Eine Betriebsbesetzung würde vor allem eine sofortige Neuwahl einer Streikleitung erfordern, die das Vertrauen aller kämpfenden Kolleginnen und Kollegen geniest.
Doch dies ist nicht nur eine wegweisende Entscheidung für die BSH-Belegschaft. Für alle Gewerkschafterinnen und Gewerkschafter wird sich die Frage stellen: wie stehst Du zu BSH? Wird der Betrieb besetzt, dann kommt es darauf an, dass bundesweit in einem ganz anderen Ausmaß Solidarität von unten organisiert wird. Nicht nur, weil die Kolleginnen und Kollegen auf Spenden angewiesen sein werden. Auch, um die IG Metall unter Druck zu setzen und dazu zu zwingen, die Unterstützung des Kampfes wieder aufzunehmen.
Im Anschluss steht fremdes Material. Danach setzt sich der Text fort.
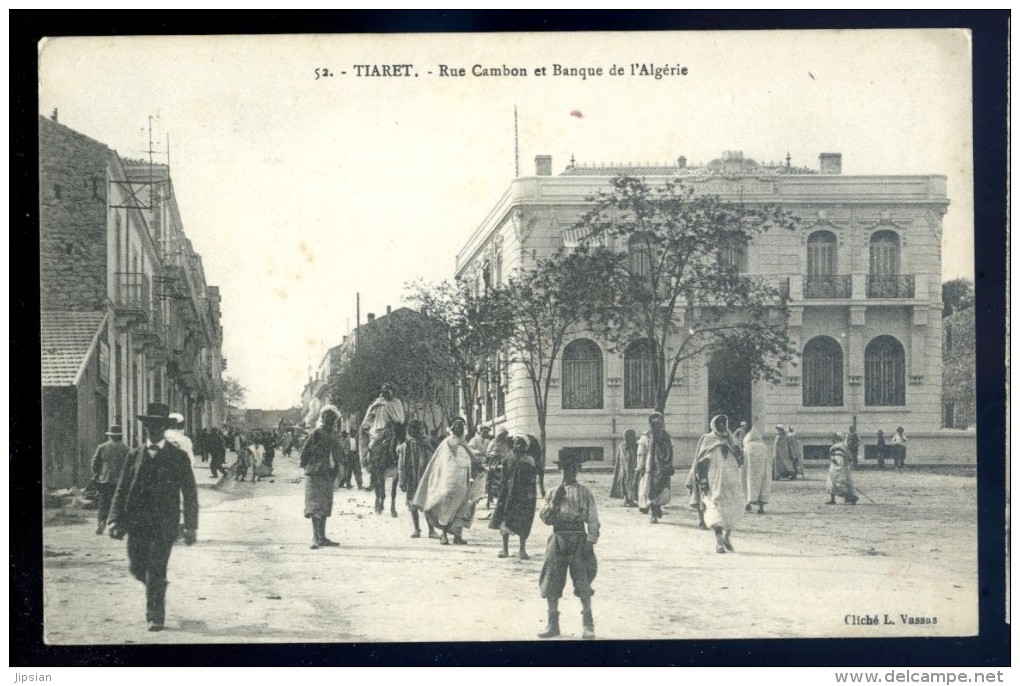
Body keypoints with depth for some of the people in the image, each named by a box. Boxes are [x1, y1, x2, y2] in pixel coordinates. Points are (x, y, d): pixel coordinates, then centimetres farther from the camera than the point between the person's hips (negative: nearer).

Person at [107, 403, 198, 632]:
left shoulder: (178, 457, 2)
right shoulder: (134, 455, 10)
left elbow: (190, 493, 3)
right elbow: (122, 490, 9)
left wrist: (190, 526, -1)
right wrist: (115, 519, -2)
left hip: (164, 522, -3)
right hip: (137, 522, 3)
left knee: (156, 570, -9)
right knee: (137, 568, 4)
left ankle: (156, 616, 1)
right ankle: (157, 588, 35)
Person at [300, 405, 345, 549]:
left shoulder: (332, 435, 15)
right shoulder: (316, 433, -8)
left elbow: (336, 453, 23)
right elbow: (305, 452, -8)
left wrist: (339, 463, 8)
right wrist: (308, 468, -6)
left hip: (328, 475, 8)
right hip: (316, 475, -8)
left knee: (325, 508, 10)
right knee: (316, 507, -10)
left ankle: (322, 538, 15)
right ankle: (316, 538, -12)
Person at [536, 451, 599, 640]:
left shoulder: (585, 493, 2)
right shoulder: (553, 493, 10)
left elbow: (592, 520, -1)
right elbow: (545, 518, 4)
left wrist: (590, 542, -10)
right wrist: (554, 502, -9)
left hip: (579, 541, -3)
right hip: (558, 539, 3)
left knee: (583, 584, -6)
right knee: (551, 584, 5)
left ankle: (588, 625, 4)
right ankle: (553, 624, 16)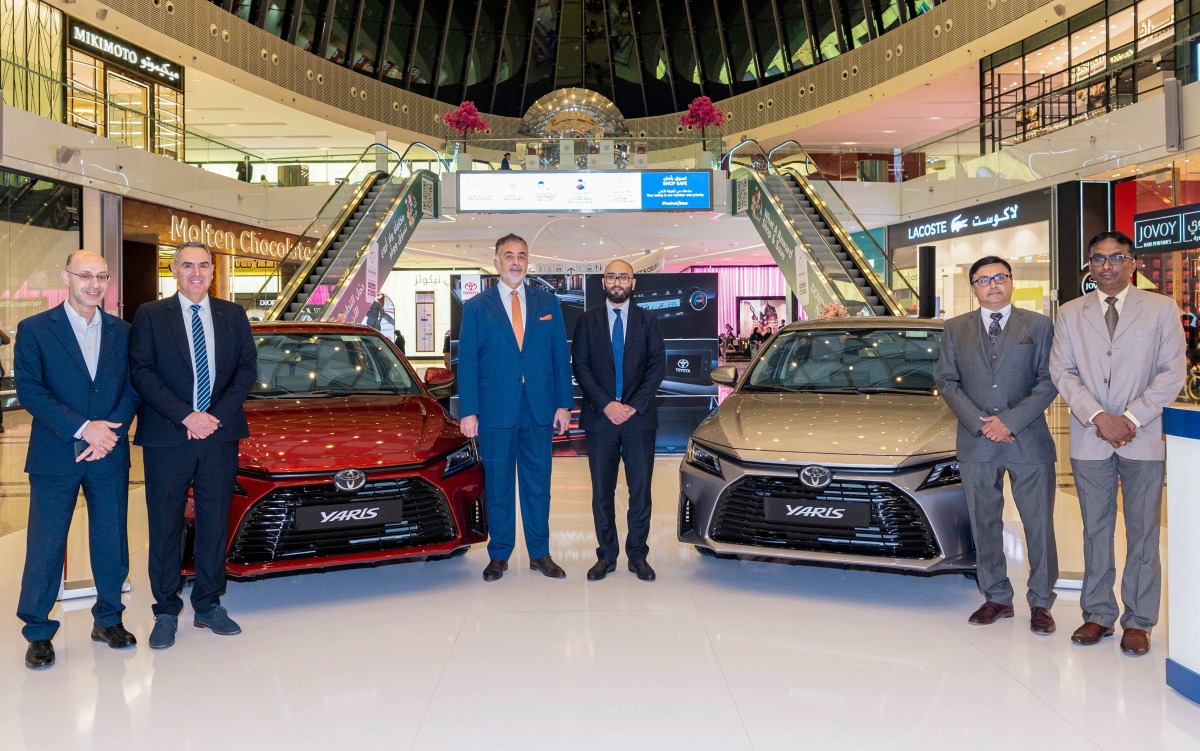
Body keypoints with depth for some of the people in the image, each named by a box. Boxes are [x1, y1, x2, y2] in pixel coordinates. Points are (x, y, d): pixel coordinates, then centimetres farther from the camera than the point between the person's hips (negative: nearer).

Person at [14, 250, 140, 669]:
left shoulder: (122, 332, 9)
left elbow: (133, 389, 4)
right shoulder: (34, 329, 0)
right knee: (45, 547, 3)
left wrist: (111, 432, -12)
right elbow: (28, 391, -9)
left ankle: (108, 620, 24)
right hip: (54, 459, -3)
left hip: (110, 456, 3)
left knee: (112, 542, 9)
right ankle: (38, 633, 16)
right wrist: (83, 428, -17)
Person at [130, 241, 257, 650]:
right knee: (165, 526, 5)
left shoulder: (234, 316, 10)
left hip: (221, 436, 2)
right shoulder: (150, 315, 3)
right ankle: (166, 611, 17)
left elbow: (247, 370, 4)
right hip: (166, 438, -2)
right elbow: (142, 372, -5)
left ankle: (208, 606, 21)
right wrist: (186, 416, -15)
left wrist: (216, 416, -9)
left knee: (215, 523, 8)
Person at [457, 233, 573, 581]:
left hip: (540, 409, 2)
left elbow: (560, 356, 7)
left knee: (538, 484, 9)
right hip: (495, 410, -1)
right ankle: (499, 556, 19)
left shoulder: (548, 303, 9)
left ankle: (540, 554, 20)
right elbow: (467, 363, 0)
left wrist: (563, 404, 0)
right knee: (497, 485, 7)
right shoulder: (476, 307, 3)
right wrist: (468, 411, -7)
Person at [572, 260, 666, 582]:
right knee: (602, 492, 5)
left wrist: (633, 405, -10)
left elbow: (658, 366, 1)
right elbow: (579, 366, 0)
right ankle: (606, 556, 15)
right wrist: (605, 404, -12)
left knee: (640, 490, 4)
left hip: (639, 418, 0)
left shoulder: (647, 321, 7)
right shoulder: (587, 321, 6)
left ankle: (637, 556, 15)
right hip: (600, 417, 0)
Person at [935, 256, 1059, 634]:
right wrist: (979, 422, -9)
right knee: (984, 525, 8)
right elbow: (947, 381, 4)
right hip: (976, 443, 2)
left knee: (1039, 525, 4)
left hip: (1028, 441, -2)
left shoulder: (1039, 325, 4)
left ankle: (1040, 603, 17)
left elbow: (1049, 381, -2)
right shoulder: (955, 329, 9)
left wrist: (1011, 420, -13)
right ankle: (997, 598, 20)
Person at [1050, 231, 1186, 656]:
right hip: (1089, 440, 2)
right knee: (1095, 531, 9)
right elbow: (1062, 372, 1)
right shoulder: (1070, 314, 8)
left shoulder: (1161, 309, 3)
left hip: (1144, 439, -1)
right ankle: (1098, 614, 19)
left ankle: (1138, 621, 14)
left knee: (1142, 533, 4)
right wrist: (1097, 417, -12)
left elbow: (1173, 373, -3)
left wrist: (1132, 419, -13)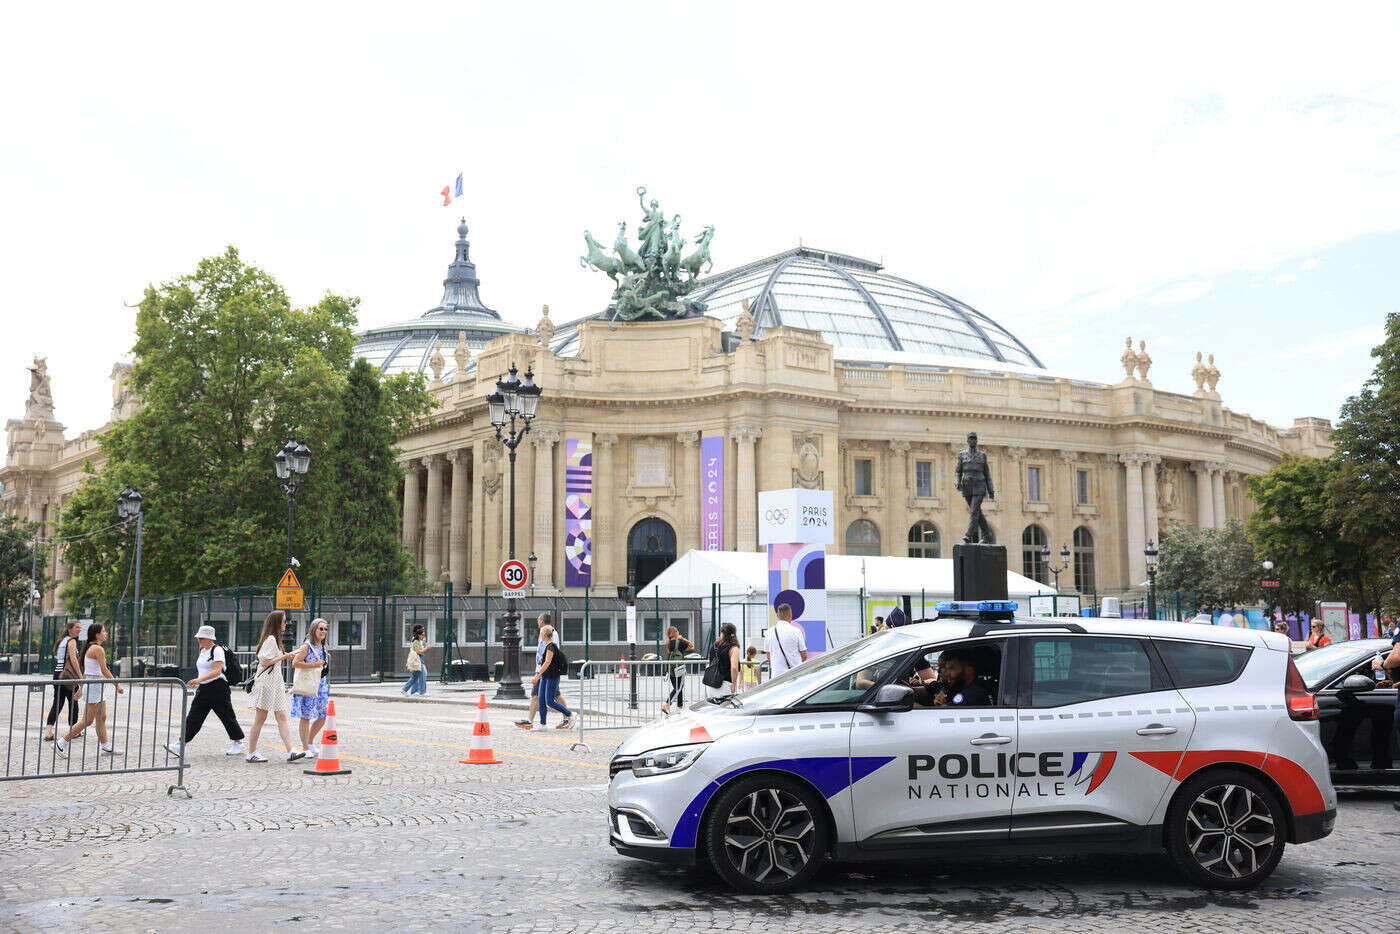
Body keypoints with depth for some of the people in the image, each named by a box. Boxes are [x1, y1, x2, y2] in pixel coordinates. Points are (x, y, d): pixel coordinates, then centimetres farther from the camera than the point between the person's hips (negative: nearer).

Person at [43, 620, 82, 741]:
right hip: (68, 675, -8)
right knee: (73, 702, 5)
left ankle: (48, 730, -6)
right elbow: (73, 659, -20)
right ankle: (73, 730, 14)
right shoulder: (72, 641, -9)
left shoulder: (61, 641, 18)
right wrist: (80, 676, -24)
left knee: (57, 702, 6)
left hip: (57, 673, 8)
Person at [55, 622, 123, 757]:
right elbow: (105, 671, -17)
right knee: (88, 721, -5)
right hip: (94, 686, -10)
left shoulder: (89, 647, 13)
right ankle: (62, 743, -1)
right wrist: (117, 686, -11)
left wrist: (81, 688, 22)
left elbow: (84, 672, 18)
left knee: (102, 718, 12)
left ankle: (105, 746, 16)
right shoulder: (98, 649, -15)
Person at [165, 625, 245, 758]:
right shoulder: (202, 650, 14)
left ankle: (238, 744, 15)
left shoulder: (217, 650, -12)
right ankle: (180, 745, -2)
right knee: (193, 717, 1)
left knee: (227, 716, 2)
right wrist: (197, 682, 24)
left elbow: (217, 671, -23)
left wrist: (199, 679, -32)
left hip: (218, 689, -8)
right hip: (203, 690, 8)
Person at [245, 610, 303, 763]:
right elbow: (265, 662, -19)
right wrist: (283, 657, -13)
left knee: (282, 718, -1)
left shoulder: (275, 639, 19)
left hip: (276, 684, 9)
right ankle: (251, 753, 8)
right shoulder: (270, 639, -12)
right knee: (260, 719, -1)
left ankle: (291, 751, -8)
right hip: (266, 683, -9)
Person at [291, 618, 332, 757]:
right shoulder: (307, 646, -11)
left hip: (321, 685, 8)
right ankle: (305, 748, 6)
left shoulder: (323, 646, 13)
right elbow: (295, 663, -20)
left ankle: (310, 742, 26)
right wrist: (314, 664, -20)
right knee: (306, 717, -1)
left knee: (322, 717, 7)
BSH kann zu einem Sinnbild für den Widerstand gegen die Willkür der Kapitalisten und die massenhafte Arbeitsplatzvernichtung im ganzen Land werden. So wie in den 80ern der Kampf in Rheinhausen, in den 90ern der Kampf in Bischofferode, von enormer bundesweiter Bedeutung für die Arbeiterbewegung waren, so kann dies bei BSH geschehen. Wenn die Kollegen sich dazu entscheiden sollten, den betrieb zu besetzen.